*** Opening Data extracts ***

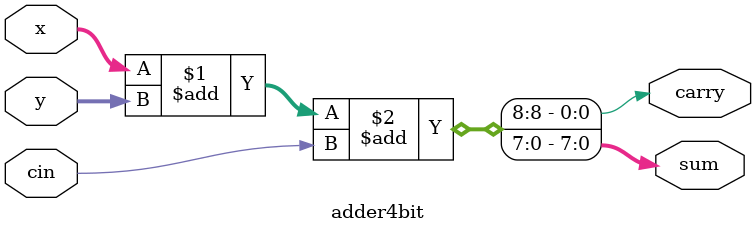
<source format=v>
module adder4bit(x, y, cin, sum, carry);
parameter N = 8;

input[N-1:0] x, y;
output[N-1:0] sum;
input cin;
output carry;

assign{carry, sum} = x+y+cin;
endmodule

</source>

*** Closing Data extracts ***

(Brief):
Print only these lines, exactly: the one containing "parameter N = 8;" and all after it to the end of the entries.

(Exercise output):
parameter N = 8;

input[N-1:0] x, y;
output[N-1:0] sum;
input cin;
output carry;

assign{carry, sum} = x+y+cin;
endmodule

</source>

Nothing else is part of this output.